[[ Provided records open ]]
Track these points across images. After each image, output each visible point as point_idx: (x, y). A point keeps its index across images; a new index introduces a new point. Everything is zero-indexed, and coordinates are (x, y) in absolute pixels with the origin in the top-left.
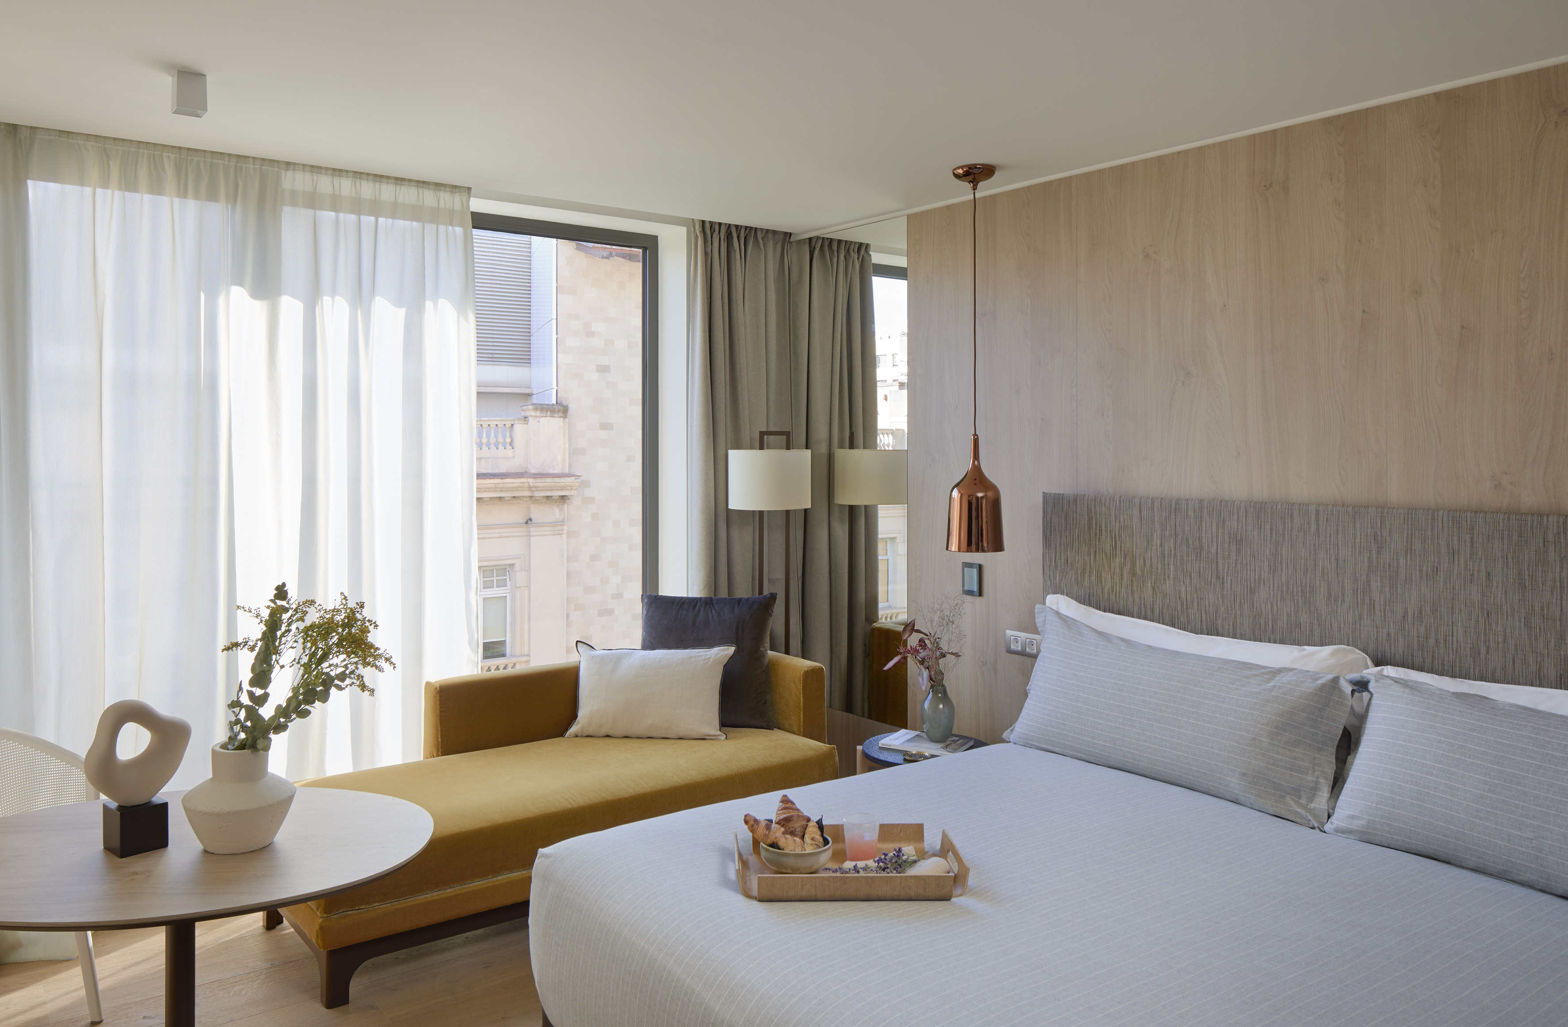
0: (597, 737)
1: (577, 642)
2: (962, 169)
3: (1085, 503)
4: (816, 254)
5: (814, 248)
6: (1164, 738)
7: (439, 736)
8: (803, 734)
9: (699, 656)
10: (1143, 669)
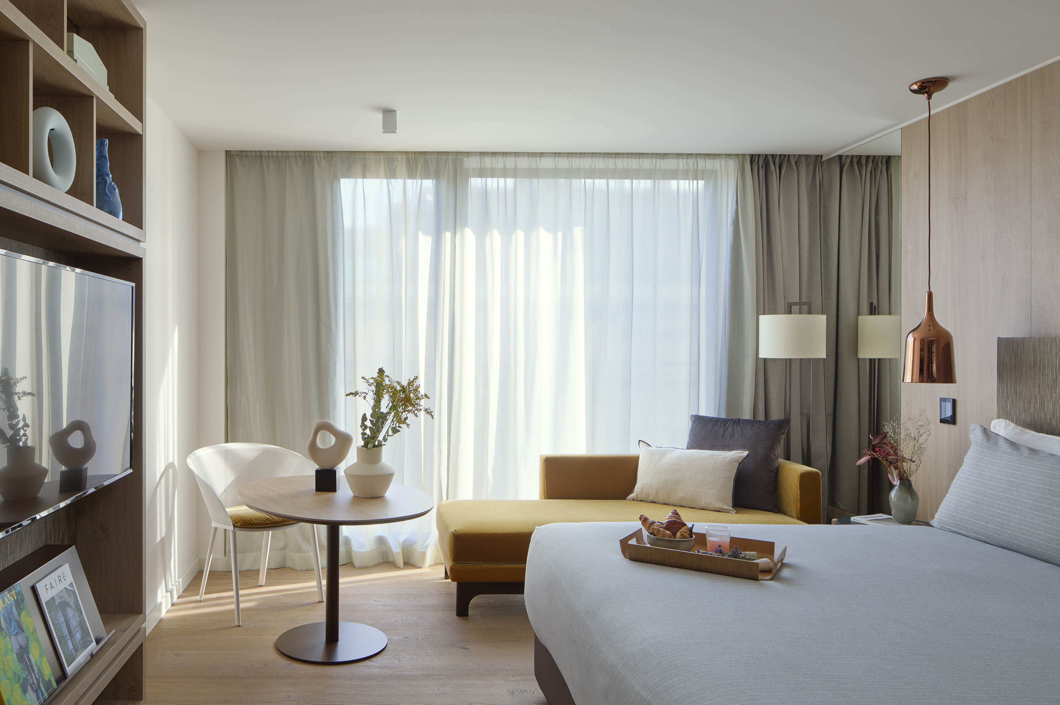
0: (646, 502)
1: (639, 441)
2: (916, 85)
3: (1032, 345)
4: (846, 169)
5: (844, 164)
6: (1040, 523)
7: (546, 488)
8: (800, 519)
9: (719, 455)
10: (1034, 470)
[[ Provided records closed ]]
Work required:
How many lines in the rows above contain the word "points"? Case counts; reply with the number only.

Solved exercise:
1